Maif fait de la diversification le mot d'ordre de son plan stratégique

0
74

L’année 2019 sera le premier du nouveau plan stratégique de Maif, jusqu’en 2022. Le précédent, axé sur la période 2015-2018, s’est terminé par la réalisation de plusieurs objectifs. A commencer par le nombre de nouveaux membres, s'est établi à 165 000 sur quatre ans, au lieu d'une ambition initiale de 140 000. Si la Mutuelle Niortaise a fait mieux que prévu, c'est que le chiffre d'affaires de ses clients est limité à 0,85% par an, contre une moyenne de 15% pour les marchés de l'assurance auto et de l'assurance. assurance, indique à Good Banque son directeur général, Pascal Demurger. "Il s'agit d'un avantage concurrentiel essentiel qui nous permet d'économiser plus de cent millions d'euros en coûts d'acquisition de clients par an", précise le chef. Les économies que Maif investit dans l'amélioration de la qualité du service rendu à ses membres et de leur rémunération.

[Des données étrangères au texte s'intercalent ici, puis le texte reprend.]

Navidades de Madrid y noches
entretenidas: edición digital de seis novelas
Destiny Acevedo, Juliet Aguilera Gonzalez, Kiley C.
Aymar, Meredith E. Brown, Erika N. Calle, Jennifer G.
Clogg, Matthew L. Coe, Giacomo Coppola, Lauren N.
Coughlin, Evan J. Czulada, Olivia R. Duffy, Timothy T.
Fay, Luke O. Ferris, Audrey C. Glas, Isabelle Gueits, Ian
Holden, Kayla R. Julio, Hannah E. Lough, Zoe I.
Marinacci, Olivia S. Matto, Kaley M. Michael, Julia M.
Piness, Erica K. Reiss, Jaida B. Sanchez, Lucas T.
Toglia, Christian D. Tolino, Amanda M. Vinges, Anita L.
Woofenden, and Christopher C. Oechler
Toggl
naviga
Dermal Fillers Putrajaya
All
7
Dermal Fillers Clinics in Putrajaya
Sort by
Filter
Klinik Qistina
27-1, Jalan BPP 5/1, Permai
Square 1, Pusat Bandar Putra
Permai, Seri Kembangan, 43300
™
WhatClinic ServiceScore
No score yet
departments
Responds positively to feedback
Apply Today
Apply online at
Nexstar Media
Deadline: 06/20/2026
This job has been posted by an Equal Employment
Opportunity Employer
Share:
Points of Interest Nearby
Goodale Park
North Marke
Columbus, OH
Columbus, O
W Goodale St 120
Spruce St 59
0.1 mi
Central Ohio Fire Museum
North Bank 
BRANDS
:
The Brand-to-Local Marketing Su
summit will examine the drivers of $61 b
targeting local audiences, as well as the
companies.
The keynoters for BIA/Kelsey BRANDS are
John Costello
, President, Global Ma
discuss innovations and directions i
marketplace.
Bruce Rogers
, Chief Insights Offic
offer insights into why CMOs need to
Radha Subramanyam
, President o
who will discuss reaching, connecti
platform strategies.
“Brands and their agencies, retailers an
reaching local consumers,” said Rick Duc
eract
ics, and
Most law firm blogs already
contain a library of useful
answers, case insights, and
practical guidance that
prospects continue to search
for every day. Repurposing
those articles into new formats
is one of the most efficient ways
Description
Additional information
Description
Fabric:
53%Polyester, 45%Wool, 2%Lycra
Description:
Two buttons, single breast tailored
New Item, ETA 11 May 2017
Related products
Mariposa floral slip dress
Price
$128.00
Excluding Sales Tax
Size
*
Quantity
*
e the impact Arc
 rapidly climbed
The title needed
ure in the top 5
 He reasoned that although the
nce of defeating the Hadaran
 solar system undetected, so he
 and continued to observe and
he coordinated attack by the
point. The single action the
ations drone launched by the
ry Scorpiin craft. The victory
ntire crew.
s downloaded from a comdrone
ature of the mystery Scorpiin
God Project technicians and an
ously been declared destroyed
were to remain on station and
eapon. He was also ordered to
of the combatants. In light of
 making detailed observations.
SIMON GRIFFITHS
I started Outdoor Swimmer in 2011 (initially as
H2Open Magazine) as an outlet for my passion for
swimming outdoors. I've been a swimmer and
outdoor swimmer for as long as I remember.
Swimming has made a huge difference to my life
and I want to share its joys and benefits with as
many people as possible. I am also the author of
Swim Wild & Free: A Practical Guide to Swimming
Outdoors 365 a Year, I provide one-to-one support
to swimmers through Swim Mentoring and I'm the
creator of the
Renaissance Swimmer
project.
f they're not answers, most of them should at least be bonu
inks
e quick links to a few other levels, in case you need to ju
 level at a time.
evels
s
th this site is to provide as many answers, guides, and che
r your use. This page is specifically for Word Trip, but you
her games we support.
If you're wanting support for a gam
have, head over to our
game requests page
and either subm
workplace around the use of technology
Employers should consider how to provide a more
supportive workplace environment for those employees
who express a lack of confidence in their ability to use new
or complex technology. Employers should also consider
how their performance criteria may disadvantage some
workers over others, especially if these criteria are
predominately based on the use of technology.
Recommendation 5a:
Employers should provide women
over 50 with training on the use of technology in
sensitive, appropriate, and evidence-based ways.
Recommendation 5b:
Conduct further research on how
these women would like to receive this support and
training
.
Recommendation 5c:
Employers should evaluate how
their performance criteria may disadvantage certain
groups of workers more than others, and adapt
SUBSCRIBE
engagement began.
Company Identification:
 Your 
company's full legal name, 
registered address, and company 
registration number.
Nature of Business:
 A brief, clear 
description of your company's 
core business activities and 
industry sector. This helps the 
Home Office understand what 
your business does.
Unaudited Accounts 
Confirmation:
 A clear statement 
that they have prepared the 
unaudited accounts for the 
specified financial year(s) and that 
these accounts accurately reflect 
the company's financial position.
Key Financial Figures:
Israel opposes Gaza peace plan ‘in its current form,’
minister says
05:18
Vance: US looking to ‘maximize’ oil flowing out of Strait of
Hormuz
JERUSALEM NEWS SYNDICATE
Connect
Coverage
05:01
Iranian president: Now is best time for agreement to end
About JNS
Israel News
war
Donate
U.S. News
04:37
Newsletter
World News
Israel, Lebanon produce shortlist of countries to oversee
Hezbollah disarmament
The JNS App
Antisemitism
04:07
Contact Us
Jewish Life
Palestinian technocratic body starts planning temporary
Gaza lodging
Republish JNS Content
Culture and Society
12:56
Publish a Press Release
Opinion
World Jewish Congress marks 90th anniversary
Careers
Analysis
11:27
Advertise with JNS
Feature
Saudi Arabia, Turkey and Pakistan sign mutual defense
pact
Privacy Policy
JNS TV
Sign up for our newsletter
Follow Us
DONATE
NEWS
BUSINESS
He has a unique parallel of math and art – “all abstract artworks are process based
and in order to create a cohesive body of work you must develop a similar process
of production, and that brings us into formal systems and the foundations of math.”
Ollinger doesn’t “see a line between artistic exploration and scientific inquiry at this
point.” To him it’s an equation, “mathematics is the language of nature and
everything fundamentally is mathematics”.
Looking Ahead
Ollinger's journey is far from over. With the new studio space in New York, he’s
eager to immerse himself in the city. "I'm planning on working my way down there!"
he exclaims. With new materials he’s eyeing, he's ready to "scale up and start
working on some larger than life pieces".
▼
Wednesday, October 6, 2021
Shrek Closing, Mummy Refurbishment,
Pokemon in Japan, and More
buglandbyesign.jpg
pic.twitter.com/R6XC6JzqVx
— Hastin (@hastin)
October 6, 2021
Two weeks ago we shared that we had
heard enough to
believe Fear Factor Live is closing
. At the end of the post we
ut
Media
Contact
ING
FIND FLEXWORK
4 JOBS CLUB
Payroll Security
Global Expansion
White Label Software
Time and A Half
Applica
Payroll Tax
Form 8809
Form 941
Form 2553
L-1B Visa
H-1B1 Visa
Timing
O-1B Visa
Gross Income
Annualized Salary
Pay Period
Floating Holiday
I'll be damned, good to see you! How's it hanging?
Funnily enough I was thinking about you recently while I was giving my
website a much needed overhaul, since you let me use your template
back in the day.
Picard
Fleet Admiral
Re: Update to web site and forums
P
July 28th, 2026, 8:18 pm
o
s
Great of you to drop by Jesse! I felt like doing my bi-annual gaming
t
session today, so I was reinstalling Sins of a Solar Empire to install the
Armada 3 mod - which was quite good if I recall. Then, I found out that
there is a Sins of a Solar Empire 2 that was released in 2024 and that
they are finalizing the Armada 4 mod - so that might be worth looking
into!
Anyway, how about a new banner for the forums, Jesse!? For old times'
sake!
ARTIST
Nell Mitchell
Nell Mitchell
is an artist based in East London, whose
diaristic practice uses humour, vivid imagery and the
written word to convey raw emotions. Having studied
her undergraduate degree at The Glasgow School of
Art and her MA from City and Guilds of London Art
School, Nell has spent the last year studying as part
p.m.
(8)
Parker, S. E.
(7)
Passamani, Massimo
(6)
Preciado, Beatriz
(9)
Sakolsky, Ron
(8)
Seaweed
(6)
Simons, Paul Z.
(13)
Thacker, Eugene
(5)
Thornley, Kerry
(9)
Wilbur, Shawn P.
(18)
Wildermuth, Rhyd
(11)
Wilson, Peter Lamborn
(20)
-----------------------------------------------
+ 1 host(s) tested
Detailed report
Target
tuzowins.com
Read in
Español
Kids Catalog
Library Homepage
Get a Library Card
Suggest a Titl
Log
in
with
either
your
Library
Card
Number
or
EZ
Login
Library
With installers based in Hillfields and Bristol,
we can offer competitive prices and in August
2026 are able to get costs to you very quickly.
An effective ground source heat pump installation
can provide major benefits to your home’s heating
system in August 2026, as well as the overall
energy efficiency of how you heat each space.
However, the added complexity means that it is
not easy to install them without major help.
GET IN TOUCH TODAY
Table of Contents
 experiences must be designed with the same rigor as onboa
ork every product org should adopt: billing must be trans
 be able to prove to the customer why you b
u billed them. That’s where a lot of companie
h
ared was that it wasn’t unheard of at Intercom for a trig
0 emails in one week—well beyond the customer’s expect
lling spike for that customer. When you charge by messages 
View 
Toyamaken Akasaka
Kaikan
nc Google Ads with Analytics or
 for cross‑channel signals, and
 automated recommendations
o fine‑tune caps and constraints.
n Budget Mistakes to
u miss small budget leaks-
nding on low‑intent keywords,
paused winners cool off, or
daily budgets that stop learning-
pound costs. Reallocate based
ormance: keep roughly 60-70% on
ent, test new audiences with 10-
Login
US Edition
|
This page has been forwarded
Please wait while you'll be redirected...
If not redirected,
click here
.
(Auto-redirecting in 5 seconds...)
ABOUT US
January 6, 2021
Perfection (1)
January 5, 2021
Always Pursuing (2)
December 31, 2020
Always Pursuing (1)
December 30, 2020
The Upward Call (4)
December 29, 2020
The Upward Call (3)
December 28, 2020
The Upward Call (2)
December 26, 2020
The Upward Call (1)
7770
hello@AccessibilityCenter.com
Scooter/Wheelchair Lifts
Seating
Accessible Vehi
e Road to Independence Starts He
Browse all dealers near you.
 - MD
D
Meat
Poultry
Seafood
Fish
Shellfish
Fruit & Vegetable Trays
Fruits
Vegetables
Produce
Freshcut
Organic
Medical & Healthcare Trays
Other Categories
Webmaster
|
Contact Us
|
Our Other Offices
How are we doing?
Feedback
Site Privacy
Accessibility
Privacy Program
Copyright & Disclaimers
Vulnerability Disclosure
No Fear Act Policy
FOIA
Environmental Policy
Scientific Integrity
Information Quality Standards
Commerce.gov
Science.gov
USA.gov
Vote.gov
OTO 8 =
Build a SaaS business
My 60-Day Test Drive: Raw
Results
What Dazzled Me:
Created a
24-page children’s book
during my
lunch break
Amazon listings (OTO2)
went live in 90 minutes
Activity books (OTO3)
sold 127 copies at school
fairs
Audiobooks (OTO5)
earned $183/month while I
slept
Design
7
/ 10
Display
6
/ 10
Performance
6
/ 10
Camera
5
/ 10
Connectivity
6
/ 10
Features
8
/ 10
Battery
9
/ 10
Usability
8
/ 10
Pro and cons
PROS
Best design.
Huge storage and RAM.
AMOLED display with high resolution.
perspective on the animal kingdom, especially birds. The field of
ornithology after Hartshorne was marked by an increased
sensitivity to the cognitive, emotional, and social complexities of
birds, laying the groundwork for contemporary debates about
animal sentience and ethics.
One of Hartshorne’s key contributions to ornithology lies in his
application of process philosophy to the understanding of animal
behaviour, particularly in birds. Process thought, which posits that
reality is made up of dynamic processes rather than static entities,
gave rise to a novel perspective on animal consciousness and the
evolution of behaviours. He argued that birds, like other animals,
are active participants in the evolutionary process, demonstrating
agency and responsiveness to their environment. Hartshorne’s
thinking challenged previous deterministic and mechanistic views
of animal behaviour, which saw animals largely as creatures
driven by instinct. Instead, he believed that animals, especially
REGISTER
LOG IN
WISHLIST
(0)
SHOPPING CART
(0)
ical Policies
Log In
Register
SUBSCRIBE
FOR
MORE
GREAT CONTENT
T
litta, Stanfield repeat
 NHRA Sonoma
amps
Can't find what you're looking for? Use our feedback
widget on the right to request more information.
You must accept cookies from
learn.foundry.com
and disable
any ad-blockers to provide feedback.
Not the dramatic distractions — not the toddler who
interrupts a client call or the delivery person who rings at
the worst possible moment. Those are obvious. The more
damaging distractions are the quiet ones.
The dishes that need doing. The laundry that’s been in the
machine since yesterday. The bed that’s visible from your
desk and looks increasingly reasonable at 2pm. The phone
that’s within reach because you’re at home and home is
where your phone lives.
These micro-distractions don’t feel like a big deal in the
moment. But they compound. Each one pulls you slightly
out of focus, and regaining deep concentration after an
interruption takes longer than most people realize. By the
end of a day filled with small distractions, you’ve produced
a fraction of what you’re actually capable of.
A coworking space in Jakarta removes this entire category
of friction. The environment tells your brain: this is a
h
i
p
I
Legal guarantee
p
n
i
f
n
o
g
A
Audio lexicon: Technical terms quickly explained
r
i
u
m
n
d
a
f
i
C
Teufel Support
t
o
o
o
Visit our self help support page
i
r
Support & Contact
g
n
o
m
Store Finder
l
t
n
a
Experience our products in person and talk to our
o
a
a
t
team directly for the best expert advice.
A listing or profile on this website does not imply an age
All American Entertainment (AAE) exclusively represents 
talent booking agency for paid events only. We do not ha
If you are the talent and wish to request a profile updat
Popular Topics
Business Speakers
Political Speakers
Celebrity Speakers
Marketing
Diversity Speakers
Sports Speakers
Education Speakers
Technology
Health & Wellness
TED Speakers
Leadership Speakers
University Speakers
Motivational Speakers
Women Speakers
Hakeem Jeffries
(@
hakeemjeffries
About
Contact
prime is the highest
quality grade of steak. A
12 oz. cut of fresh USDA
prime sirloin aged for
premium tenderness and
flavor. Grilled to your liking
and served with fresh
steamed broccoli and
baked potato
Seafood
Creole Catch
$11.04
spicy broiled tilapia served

Conquérir de nouveaux clients:
objectif renouvelé

Bien que le groupe ait dépassé son objectif de gagner 140 000 nouveaux clients lors de son plan précédent, il le renouvelle pour la période 2019-2022. Cela tient compte du vieillissement de ses membres et des nouveaux défis auxquels le secteur est confronté, tels que la transformation numérique. "Le cœur de notre plan stratégique est axé sur la préparation à la perturbation du marché de l'assurance, y compris la désintermédiation", explique Pascal Demurger. Pour le leader, cela implique "Pour être aussi agile que possible" mais aussi pour développer de nouvelles entreprises et pour s’adresser à une plus grande diversité de marchés afin de "Etre moins exposé aux menaces qui pèsent sur notre activité historique d'assurance des dommages corporels".

La mutuelle, qui réalise 80% de son chiffre d'affaires en assurance non vie, va notamment se renforcer dans l'assurance de personnes. Avec l'objectif d'augmenter le taux de pénétration de l'assurance de personnes dans son portefeuille de clients de 11% aujourd'hui à 15% "court terme". L'année dernière, Maif a signé un partenariat commercial avec Vyv, dans lequel elle produira une assurance vie pour le groupe à partir du deuxième semestre de 2019.

L’assureur entend également renforcer sa position dans le BtoB en ciblant le marché des entreprises, en particulier les PME et les entreprises de taille intermédiaire, dans le but d’augmenter le chiffre d’affaires de cette activité de 25% en quatre ans, à 225 millions d’euros. Toujours dans la perspective de mieux se préparer aux nouveaux défis du secteur, l’assureur finance également des start-ups via son fonds Maif Avenir, doté de 250 millions d’euros. "Nous avons été l'un des premiers assureurs à s'intéresser à l'économie collaborative", souligne Pascal Demurger qui indique que 70 millions d’euros n’ont pas encore été déployés dans son fonds. Maif se renforce, par exemple, dans l'incubateur de start-up Numa, dont elle détient déjà 21%, afin de devenir l'actionnaire majoritaire. La finalisation de l'opération sera annoncée en 2019.

Rester agile

BtoBtoC est également une priorité, notamment via sa filiale Altima. "Cela devrait nous permettre de développer une activité autonome et de servir de laboratoire pour tester les nouvelles offres numériques du groupe", détaille Pascal Demurger. Maif a lancé en juillet une offre d'assurance auto en ligne à la minute près "Pour les petits cavaliers" avec une boîte connectée Bluetooth qui calcule la durée réelle.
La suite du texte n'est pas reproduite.